Optimized hybrid CNN-Transformer architectures for Pareto-efficient vision systems

Objective

Recent advances in hybrid CNN-Transformer architectures demonstrate that combining convolutional inductive biases with Transformer-based global context modelling can significantly improve computer vision performance across diverse tasks. However, many state-of-the-art hybrid models remain computationally expensive and fail to achieve favorable Pareto trade-offs between Top-1 accuracy, throughput, latency, memory footprint and energy efficiency. Existing architectures are often designed primarily for accuracy, with limited consideration of deployment constraints and hardware-aware optimization.
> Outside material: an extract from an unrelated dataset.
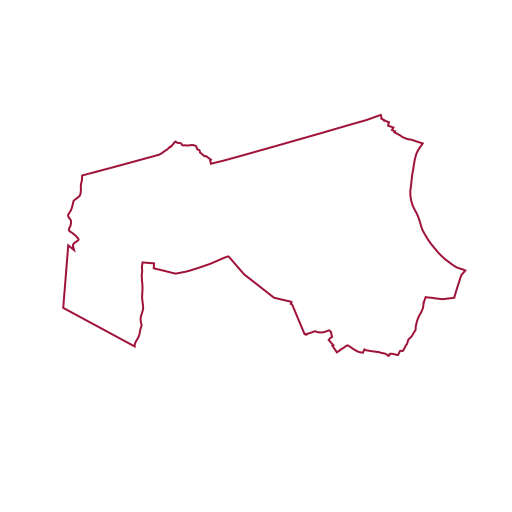 the district of Kapelle, Zeeland, Netherlands, rotated 256°
{"feature_id": "6326949B3037358920764", "entity_name": "Kapelle", "entity_type": "district", "adm_level": 2, "iso_a3": "NLD", "parent_name": "Netherlands", "parent_adm1": "Zeeland", "projection": "albers", "projection_center": [3.961, 51.499], "detail": "fine", "context": "isolated", "style": "outline", "palette": "rose", "viewbox_px": 512, "rotation_deg": 256, "n_neighbors": 0, "source": "geoboundaries", "source_scale": "gbopen_adm2", "svg_char_len": 5923}
<svg xmlns="http://www.w3.org/2000/svg" viewBox="0 0 512 512"><g transform="rotate(256 256 256)"><path d="M191.3,455.6L192.7,453.8L194.3,451.1L196.6,447.7L198.3,446.1L200.3,444.2L202.7,442.3L207.5,438.4L209.5,437.1L212.5,435.2L215.5,433.5L225.1,428.9L227.8,427.8L230.2,426.9L236.1,425.1L240.1,424.0L241.9,423.7L243.9,423.5L251.3,423.2L254.2,422.9L257.1,422.5L259.2,422.0L262.9,421.1L266.5,420.3L268.3,420.1L271.9,420.0L277.0,420.4L279.1,420.8L281.4,421.3L286.6,423.4L295.8,426.7L300.8,428.9L310.3,433.0L313.0,434.4L315.7,435.9L317.4,437.1L319.3,438.8L321.1,440.6L324.9,445.0L328.4,439.3L330.6,435.9L331.0,435.5L331.2,435.2L331.3,434.9L331.4,434.6L331.5,434.3L331.7,433.6L332.1,432.8L332.2,432.4L333.2,430.6L335.8,427.1L336.3,426.6L337.8,425.4L340.0,423.1L342.5,420.2L343.4,421.0L345.4,418.4L347.4,420.4L349.0,418.1L349.6,416.9L350.5,415.7L351.6,416.1L353.6,417.4L354.3,416.5L355.2,415.1L356.4,413.1L356.7,413.4L358.9,410.9L359.2,410.8L359.6,411.2L362.7,411.2L361.2,396.2L360.7,380.8L359.9,359.7L359.5,349.9L358.0,304.7L356.9,269.0L356.6,257.2L356.4,249.6L356.4,234.6L359.6,234.6L360.3,235.6L365.1,231.6L365.0,230.6L365.5,230.1L367.4,228.6L370.1,226.7L370.7,226.7L371.5,226.9L372.0,226.8L372.3,226.7L372.5,226.6L373.5,225.2L373.6,224.9L375.5,224.7L376.5,224.5L376.9,224.4L377.1,224.4L377.5,224.1L377.7,223.8L378.1,223.1L378.2,222.8L378.3,222.6L378.8,221.8L379.0,221.5L379.1,221.1L379.2,220.8L379.3,220.0L379.6,217.6L379.6,216.6L379.7,216.3L379.8,216.0L380.4,214.5L380.6,213.8L380.7,213.4L380.7,212.8L380.7,212.7L380.9,212.3L381.3,211.3L382.0,211.1L382.9,210.8L383.2,210.6L383.5,210.3L384.0,209.5L384.2,209.2L384.4,208.2L384.6,207.7L384.9,207.1L385.3,206.6L386.4,205.6L386.5,205.6L386.5,205.4L386.4,205.2L386.2,204.7L385.8,204.2L384.7,202.8L384.4,202.3L383.5,201.0L383.3,200.7L383.1,200.6L383.2,200.3L382.5,199.6L382.4,199.4L382.3,199.2L382.6,198.9L382.7,198.7L381.2,196.3L380.8,195.5L380.5,194.6L379.1,190.6L378.9,190.2L378.7,190.1L378.4,188.9L377.8,186.9L377.7,186.4L377.7,185.4L376.9,150.3L376.2,106.9L375.8,106.7L374.6,106.2L373.9,106.1L373.2,105.9L371.9,105.5L371.0,105.1L369.1,104.1L367.6,103.4L366.0,102.9L364.0,102.4L362.9,102.2L361.9,101.9L360.9,101.6L359.0,100.8L358.1,100.3L357.6,99.9L357.3,99.7L356.7,98.9L356.0,97.5L355.2,95.9L354.5,93.8L354.0,93.0L353.6,92.3L347.6,89.2L346.7,88.6L345.9,88.0L345.4,87.7L344.7,87.0L343.7,86.0L342.2,84.5L341.5,83.8L341.3,83.6L340.4,83.4L340.1,83.4L338.5,83.7L337.0,84.5L336.5,84.6L336.0,84.8L335.0,84.9L334.4,84.9L333.9,84.8L333.0,84.6L331.9,84.1L330.9,83.6L330.0,83.1L329.1,82.4L328.4,81.6L327.9,81.3L327.5,81.1L327.2,81.0L326.2,80.7L325.6,80.9L325.3,81.1L324.6,81.6L323.8,82.4L323.1,83.1L320.5,85.1L319.6,85.7L317.7,86.8L316.7,87.2L315.8,87.7L315.1,87.8L314.8,87.8L314.1,87.0L313.6,85.7L313.4,85.0L313.0,84.0L312.6,83.0L312.5,82.8L312.1,82.1L311.3,81.3L310.5,81.0L310.2,80.9L309.5,80.8L306.7,80.9L305.8,80.9L311.8,76.4L252.3,56.4L197.6,116.4L199.2,116.8L200.7,117.7L202.1,118.8L203.5,120.1L204.8,121.6L206.3,122.8L207.8,123.7L209.3,124.5L210.9,125.1L212.5,125.9L214.0,126.8L215.5,127.8L217.1,128.4L218.9,128.2L220.7,128.4L222.4,128.7L224.0,129.2L225.6,130.0L228.6,131.8L230.1,132.7L231.7,133.5L233.3,134.0L235.0,134.4L238.4,134.7L240.2,135.0L241.9,135.2L243.6,135.5L251.8,138.0L253.5,138.4L256.8,139.0L258.6,139.3L260.3,139.4L261.9,140.0L263.7,140.1L265.3,140.6L266.9,141.2L268.5,141.8L270.2,142.2L271.9,142.4L273.6,142.9L275.2,143.5L277.2,144.4L273.5,155.3L268.8,153.8L264.6,161.8L263.8,163.4L259.5,171.4L258.5,173.5L258.3,174.3L257.8,183.3L257.8,184.4L257.8,187.5L257.9,189.3L258.1,192.4L258.2,194.6L258.6,199.9L258.9,202.8L259.1,205.6L259.2,207.4L259.4,208.4L259.5,209.9L260.5,216.0L261.9,224.1L262.4,228.4L262.3,228.8L262.0,229.2L261.2,229.8L250.4,235.3L243.1,239.0L240.9,240.1L234.0,245.6L229.7,248.9L227.5,250.7L225.9,251.9L211.6,263.0L211.3,263.3L211.1,263.5L210.6,264.5L207.3,270.8L203.5,278.3L203.1,279.0L202.9,279.2L202.8,279.3L202.5,278.9L202.2,278.7L201.9,278.5L201.2,278.2L201.1,278.5L200.5,279.1L200.1,279.3L199.7,279.4L168.6,284.2L168.4,284.3L168.3,285.4L167.5,285.6L167.5,286.0L168.2,287.4L168.2,289.3L168.3,291.0L168.5,292.7L168.7,294.3L168.8,294.8L167.1,297.7L166.6,298.9L166.2,300.3L165.8,301.8L165.7,302.9L165.7,303.8L165.7,304.2L165.9,306.1L166.1,308.1L166.2,308.8L166.1,309.0L165.6,309.5L165.1,309.8L164.4,310.2L164.2,310.2L163.7,310.3L163.1,310.3L161.6,310.2L161.3,310.2L159.1,310.3L158.7,309.1L158.6,308.7L158.3,308.0L156.9,306.2L150.7,309.5L150.4,308.4L142.9,311.2L144.5,315.1L144.4,315.1L145.0,316.5L145.3,317.4L145.8,319.0L146.1,319.6L146.4,320.2L146.5,320.6L146.8,321.4L147.0,322.4L147.1,322.7L147.2,322.8L147.0,323.3L146.9,323.6L145.0,325.5L142.3,327.8L139.2,331.0L137.8,332.9L136.3,336.3L138.1,337.8L139.1,338.6L138.0,339.9L137.7,340.5L135.5,345.6L133.5,350.7L133.2,351.4L133.2,351.7L132.8,352.3L131.3,354.9L130.4,356.9L130.2,357.3L130.0,357.6L129.5,358.2L128.7,359.0L128.2,359.4L127.7,359.7L127.4,359.9L127.2,360.1L127.1,360.3L127.1,360.7L127.1,361.0L127.3,361.3L127.5,361.5L128.3,361.6L128.5,361.8L128.6,362.3L128.6,363.0L128.5,363.4L127.8,365.3L127.4,366.2L126.8,367.2L125.6,369.3L125.5,369.6L125.6,369.8L128.9,372.7L129.1,373.1L129.1,373.4L128.9,374.0L128.3,375.2L128.3,375.3L128.4,375.5L128.8,376.1L132.5,379.4L132.8,379.7L133.1,379.9L133.5,380.4L133.8,380.9L134.0,381.1L134.8,381.7L135.8,382.2L137.3,383.2L137.8,383.5L138.0,383.7L138.2,383.9L138.5,384.4L140.1,387.2L140.5,387.6L141.5,388.7L145.8,393.0L147.1,393.4L147.9,393.6L148.6,393.8L153.4,396.2L154.2,396.7L156.3,398.1L158.1,399.4L158.3,399.6L161.8,403.0L162.0,403.2L162.4,403.4L163.3,404.1L164.7,405.1L165.4,405.5L169.5,407.2L170.0,407.5L170.2,407.3L170.4,407.5L171.4,408.2L172.5,409.0L174.1,410.0L175.0,410.6L173.2,415.5L173.1,415.9L173.0,416.5L172.7,416.9L172.6,417.1L171.6,419.6L171.2,420.6L168.9,426.7L168.0,434.3L167.7,436.5L167.6,438.4L168.4,438.7L174.2,442.1L185.8,449.3L186.7,450.0L187.5,450.4L187.7,450.5L191.3,455.6Z" fill="none" stroke="#9f1239" stroke-width="2"/></g></svg>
This project focuses on foundational research in efficient hybrid vision architectures targeting improved Pareto fronts for accuracy versus throughput. The goal is to design, analyze and optimize hybrid CNN-Transformer models that maintain competitive Top-1 accuracy while significantly improving inference efficiency across heterogeneous computing platforms.

How

You will investigate novel hybrid architectural design principles combining convolutional operators, token mixing mechanisms and attention modules to achieve efficient multiscale feature extraction with reduced computational complexity. The work will build toward generalized hardware-aware hybrid models applicable across multiple computer vision domains.
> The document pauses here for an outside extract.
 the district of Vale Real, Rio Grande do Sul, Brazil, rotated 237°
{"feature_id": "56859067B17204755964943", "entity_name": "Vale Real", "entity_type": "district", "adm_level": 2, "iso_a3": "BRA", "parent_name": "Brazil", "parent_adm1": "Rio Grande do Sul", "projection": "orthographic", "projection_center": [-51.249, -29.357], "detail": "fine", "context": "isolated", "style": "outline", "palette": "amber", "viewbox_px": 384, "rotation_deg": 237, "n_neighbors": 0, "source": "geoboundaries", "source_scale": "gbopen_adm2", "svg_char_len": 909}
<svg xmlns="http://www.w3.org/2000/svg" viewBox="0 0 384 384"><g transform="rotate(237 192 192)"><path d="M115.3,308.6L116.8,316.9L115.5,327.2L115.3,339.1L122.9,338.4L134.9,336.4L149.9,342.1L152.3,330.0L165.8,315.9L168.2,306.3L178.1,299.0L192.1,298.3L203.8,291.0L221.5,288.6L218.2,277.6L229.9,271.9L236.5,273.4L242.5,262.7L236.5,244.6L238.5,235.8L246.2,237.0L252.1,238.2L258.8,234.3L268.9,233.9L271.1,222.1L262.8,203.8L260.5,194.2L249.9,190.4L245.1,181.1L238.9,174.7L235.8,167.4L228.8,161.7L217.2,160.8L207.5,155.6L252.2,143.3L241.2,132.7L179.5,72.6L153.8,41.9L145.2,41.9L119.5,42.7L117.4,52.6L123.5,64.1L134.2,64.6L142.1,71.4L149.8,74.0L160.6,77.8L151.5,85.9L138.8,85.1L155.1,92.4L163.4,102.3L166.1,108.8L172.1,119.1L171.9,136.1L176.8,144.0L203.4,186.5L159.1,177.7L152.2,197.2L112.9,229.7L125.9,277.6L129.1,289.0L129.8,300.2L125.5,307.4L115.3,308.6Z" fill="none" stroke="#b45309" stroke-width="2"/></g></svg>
Research directions may include:

Efficient tokenization and hierarchical feature fusion strategies
Lightweight self-attention and sparse attention mechanisms
Hybrid CNN-Mamba-Transformer operator exploration

The developed models will be evaluated on modern heterogeneous edge and accelerated computing platforms including GPUs, FPGA boards (KV260, ZCU104), neural accelerators (Axelera Metis) and low-power embedded systems. The project will emphasize both algorithmic innovation and hardware-software co-design.

Outputs

An optimized hybrid CNN-Transformer architecture with significantly improved Pareto efficiency in terms of Top-1 accuracy versus throughput, latency and energy consumption. Expected outcomes include extensive benchmarking, hardware-aware optimization methodologies. If the validation yields state of the art results and if time permits, the publication and presentation of the results in an international conference.

Prerequisites

Solid understanding of Machine Learning and Deep Learning fundamentals
High-level coding skills in Python
Strong interest in computer vision architectures and optimization
Nice to have or willing to learn: Coding skills in C
Nice to have or willing to learn: Understanding of modern DL compression techniques
Willingness to contribute to foundational research in efficient deep learning architectures

[1] Liu, Ze, et al. "Swin transformer: Hierarchical vision transformer using shifted windows." Proceedings of the IEEE/CVF international conference on computer vision. 2021.
[2] Liu, Ze, et al. "Swin transformer v2: Scaling up capacity and resolution." Proceedings of the IEEE/CVF conference on computer vision and pattern recognition. 2022.
[3] Li, Jiashi, et al. "Next-vit: Next generation vision transformer for efficient deployment in realistic industrial scenarios." arXiv preprint arXiv:2207.05501 (2022).
[4] Hatamizadeh, Ali, and Jan Kautz. "Mambavision: A hybrid mamba-transformer vision backbone." Proceedings of the Computer Vision and Pattern Recognition Conference. 2025.